The blindfold was pushed down. The whole time I was listening to loud plane engines; I very much believe that some planes were landing and others taking off. I felt my “special” plane approaching, or the truck approaching the plane, I don’t recall anymore. But I do recall that when the escort grabbed me from the truck, there was no space between the truck and the airplane stairs. I was so exhausted, sick, and tired that I couldn’t walk, which compelled the escort to pull me up the steps like a dead body.
Inside the plane it was very cold. I was laid on a sofa and the guards shackled me, mostly likely to the floor. I felt a blanket put over me; though very thin, it comforted me.
I relaxed and gave myself to my dreams. I was thinking about different members of my family I would never see again. How sad would they be! I was crying silently and without tears; for some reason, I gave all my tears at the beginning of the expedition, which was like the boundary between death and life. I wished I were better to people. I wished I were better to my family. I regretted every mistake I made in my life, toward God, toward my family, toward anybody!
I was thinking about life in an American prison. I was thinking about documentaries I had seen about their prisons, and the harshness
with which they treat their prisoners. I wished I were blind or had some kind of handicap, so they would put me in isolation and give me some kind of humane treatment and protection. I was thinking, What will the first hearing with the judge be like? Do I have a chance to get due process in a country so full of hatred against Muslims? Am I really already convicted, even before I get the chance to defend myself?
I drowned in these painful dreams in the warmth of the blanket. Every once in a while the pain of the urine urge pinched me. The diaper didn’t work with me: I could not convince my brain to give the signal to my bladder. The harder I tried, the firmer my brain became. The guard beside me kept pouring water bottle caps in my mouth, which worsened my situation. There was no refusing it, either you swallow or you choke. Lying on one side was killing me beyond belief, but every attempt to change my position ended in failure, for a strong hand pushed me back to the same position.

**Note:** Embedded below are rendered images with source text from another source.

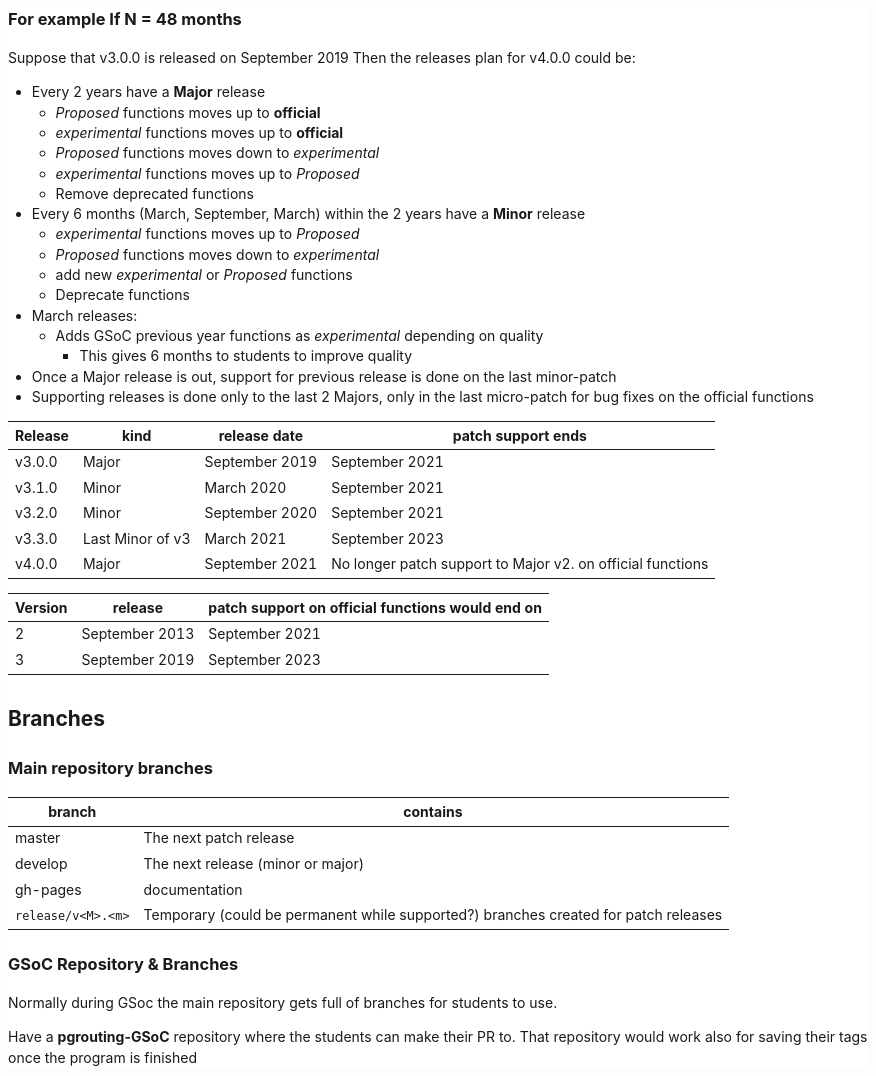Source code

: 
### For example If N = 48 months

Suppose that v3.0.0 is released on September 2019
Then the releases plan for v4.0.0 could be:

* Every 2 years have a **Major** release
  * _Proposed_ functions moves up to **official**
  * _experimental_ functions moves up to **official**
  * _Proposed_ functions moves down to _experimental_
  * _experimental_ functions moves up to _Proposed_
  * Remove deprecated functions
* Every 6 months (March, September, March) within the 2 years have a **Minor** release
  * _experimental_ functions moves up to _Proposed_
  * _Proposed_ functions moves down to _experimental_
  * add new _experimental_ or _Proposed_ functions
  * Deprecate functions
* March releases:
  * Adds GSoC previous year functions as _experimental_ depending on quality
    * This gives 6 months to students to improve quality
* Once a Major release is out, support for previous release is done on the last minor-patch
* Supporting releases is done only to the last 2 Majors, only in the last micro-patch for bug fixes on the official functions


| Release | kind | release date | patch support ends
| ---- | ------ | ------- | ----------
| v3.0.0 | Major | September 2019 | September 2021
| v3.1.0 | Minor | March 2020 | September 2021
| v3.2.0 | Minor | September 2020 | September 2021
| v3.3.0 | Last Minor of v3| March 2021 | September 2023
| v4.0.0 | Major | September 2021 | No longer patch support to Major v2.<last minor> on official functions



| Version | release | patch support on official functions would end on
| ---- | ------ | -------
| 2 | September 2013 | September 2021
| 3 | September 2019 | September 2023



## Branches

### Main repository branches

| branch | contains
| -------|---------|
| master | The next patch release
| develop | The next release (minor or major)
| gh-pages | documentation
| `release/v<M>.<m>` | Temporary (could be permanent while supported?) branches created for patch releases

### GSoC Repository & Branches

Normally during GSoc the main repository gets full of branches for students to use.

Have a **pgrouting-GSoC** repository where the students can make their PR to.
That repository would work also for saving their tags once the program is finished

I could tell that the plane was a big jet, which led me to believe that flight was direct to the U.S. But after about five hours, the plane started to lose altitude and smoothly hit the runway. I realized the U.S. is a little bit farther than that. Where are we? In Ramstein, Germany? Yes! Ramstein it is: in Ramstein there’s a U.S. military airport for transiting planes from the middle east; we’re going to stop here for fuel. But as soon as the plane landed, the guards started to change my metal chains for plastic ones that cut my ankles painfully on the short walk to a helicopter. One of the guards, while pulling me out of the plane, tapped me on the shoulder as if to say, “you’re gonna be alright.” As in agony as I was, that gesture gave me hope that there were still some human beings among the people who were dealing with me.